Before Europeans started colonising the Americas around 500 years ago, the land was populated by native human inhabitants and the animals living alongside them.
Now, exhaustive DNA studies have unearthed the troubling history of dogs in North America – and their fate of extinction at the hands of European colonists.
Canines and colonisers: an unhappy tale
Colonial devastation bestowed upon native humans of the Americas is well-documented; but evidence about dogs’ lives is less known.
However, an international team has started to ask – and answer – those questions. Fifty researchers collaborated on the investigation and together, they conducted the most detailed and thorough study of ancient and modern dog DNA to date.
Through biological and archaeological evidence, they examined the remains of 71 ancient dogs from the Americas and Siberia; and put their findings alongside the genomes of modern dogs.
Lineage losses for man’s best friend
Published in the journal Science, the new evidence gives us reason to conclude that ‘pre-contact’ dogs disappeared to a similar extent to the Neanderthals.
One of the authors was Greger Larson from the University of Oxford, who is leading an international effort to investigate how dogs have been domesticated. He says the study solidifies our understanding of the fates of humans and their animals: “The Europeans come through. They knock out the humans. They knock out the dogs… It’s a complete disappearance.”
Leading the research was Laurent Frantz, an expert on ancient DNA at the Queen Mary University of London. Until now, there hadn’t been sufficient evidence to tell the story of what happened to dogs after the arrival of European colonists. However, his research proves that pre-contact dogs were identifiable as a group separate to any other, and that their disappearance came about from a combination of disease and European persecution.
Dogs in America: a history
America’s earliest dogs were not domesticated North American wolves, as has been speculated. It’s much more likely that they followed humans over a land bridge that once connected North Asia and the Americas, the study found. You can read more about recent research on human migration into the Americas here.

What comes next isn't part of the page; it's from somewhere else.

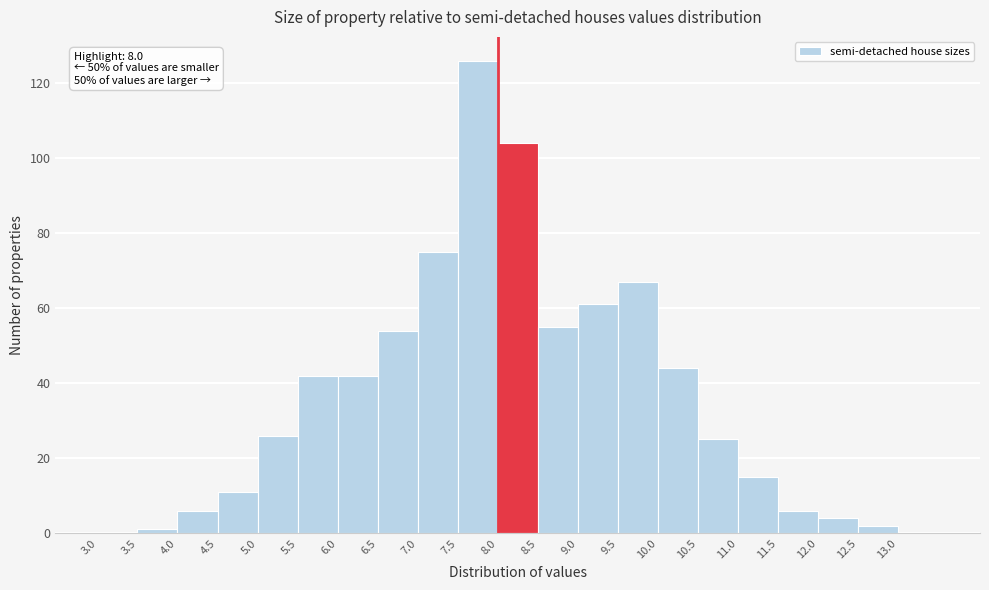

Over which range of the x-axis is the bar tallest?

7.5 to 8.0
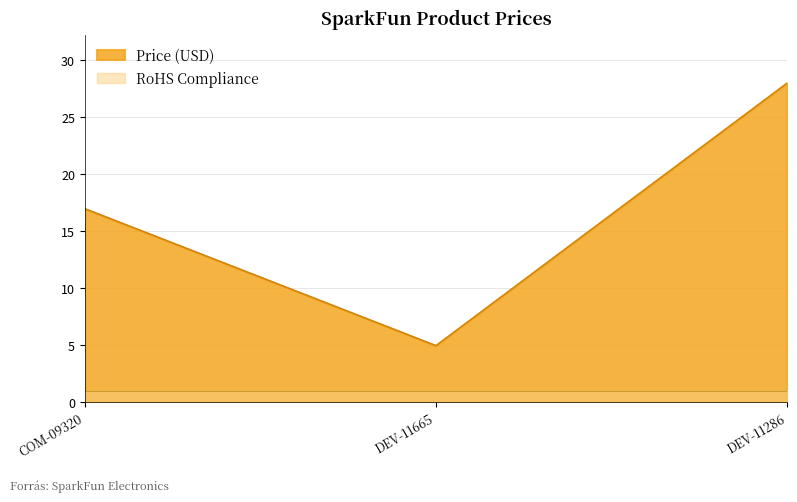

What is the minimum value shown in the chart?

1.0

The earliest archaeological evidence for dogs living in North America comes from 10,000 years ago. As humans entered the region 14,000 years ago, it looks like the first wave didn’t bring dogs with them.
The first canines to arrive in America were of East Asian descent, but soon evolved into their own group, distinct from both their ancestors and modern dogs. The animals in question are loosely related to Arctic breeds, such as huskies and malamutes, which arrived with later human migrations into North America.
“Forced cultural changes”
Humans and dogs coexisted relatively peacefully in both continents for over 9,000 years. But when European colonists arrived, they were gone. “This suggests something catastrophic must have happened, and it’s likely associated with European colonisation,” says Frantz. Clearly, early humans and dogs in the Americas faced many of the same challenges after European contact.
University of Illinois Professor of Anthropology, Ripan Malhi, explains: “It is known how Indigenous peoples of the Americas suffered from the genocidal practices of European colonists after contact… What we found is that the dogs of Indigenous peoples experienced an even more devastating history and a near-total loss, possibly as a result of forced cultural changes and disease.”